Foreign Minister Abba Eban leaves next week for official visits to Brazil and Bolivia, two of Israel’s best friends in Latin America. Details of the Itinerary are being kept unpublished for security reasons.
The purpose of the visits will be twofold, Dr. Joel Barroml, head of the Foreign Ministry’s Latin American Department, told newsmen here today: to tighten already close and friendly relations between Israel and the two countries and for Eban to review the Israeli aid and cooperation programs going ahead in each.
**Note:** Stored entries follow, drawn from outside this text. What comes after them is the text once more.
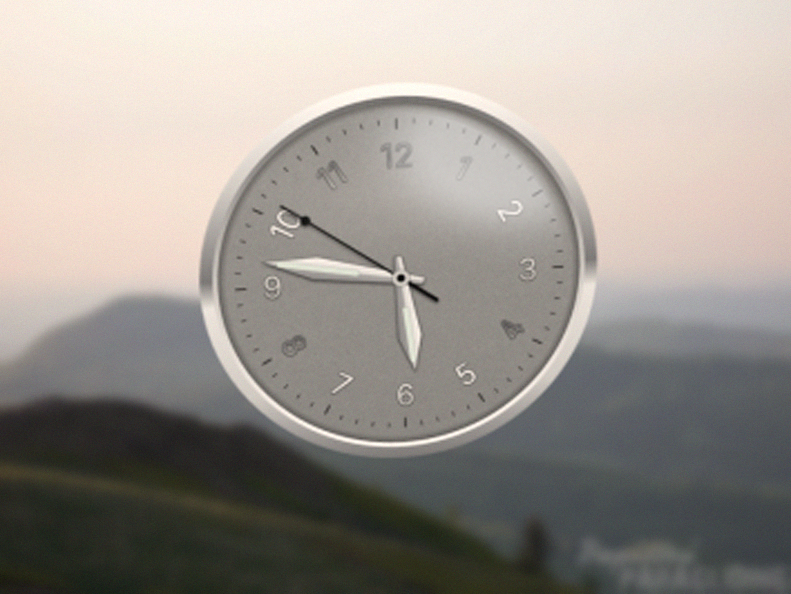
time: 5:46:51
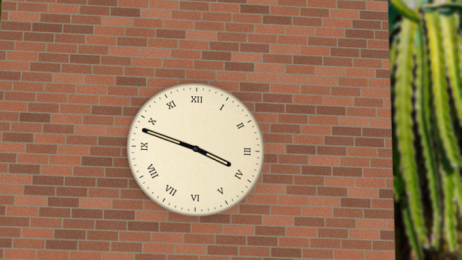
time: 3:48
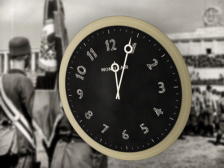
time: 12:04
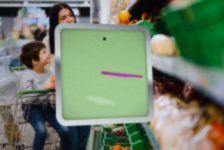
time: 3:16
Both visits are technically return trips. Bolivia’s Foreign Minister Mario Gutierrez was here in 1971, and Brazil’s Foreign Minister Mario Gibson Barboza in Feb. 1973. Barromi said Eban was planning a further South American trip after the fall elections. Both Brazil and Bolivia are not members of the non-aligned bloc of 56 nations which is so consistently hostile to Israel in the UN and other forums. On the contrary, both have sympathetic voting records on the issue of the Middle East.
Brazil was the first Latin American country to receive Israeli aid when an agricultural team was sent there in 1962. Eban will visit the team and see its work in the Recife area. He will also broach with Barboza the issue of scientific cooperation and possibly arrange for an exchange of scientific missions. Israel views Brazil as an important and potentially major power in science as well as politics.
Eban will also visit Jewish communities in Rio and Sao Paulo. There are some 150,000 Jews in Brazil and about 2000 in Bolivia. The Minister will be accompanied by Ephraim Evron, the deputy director general of the Foreign Ministry.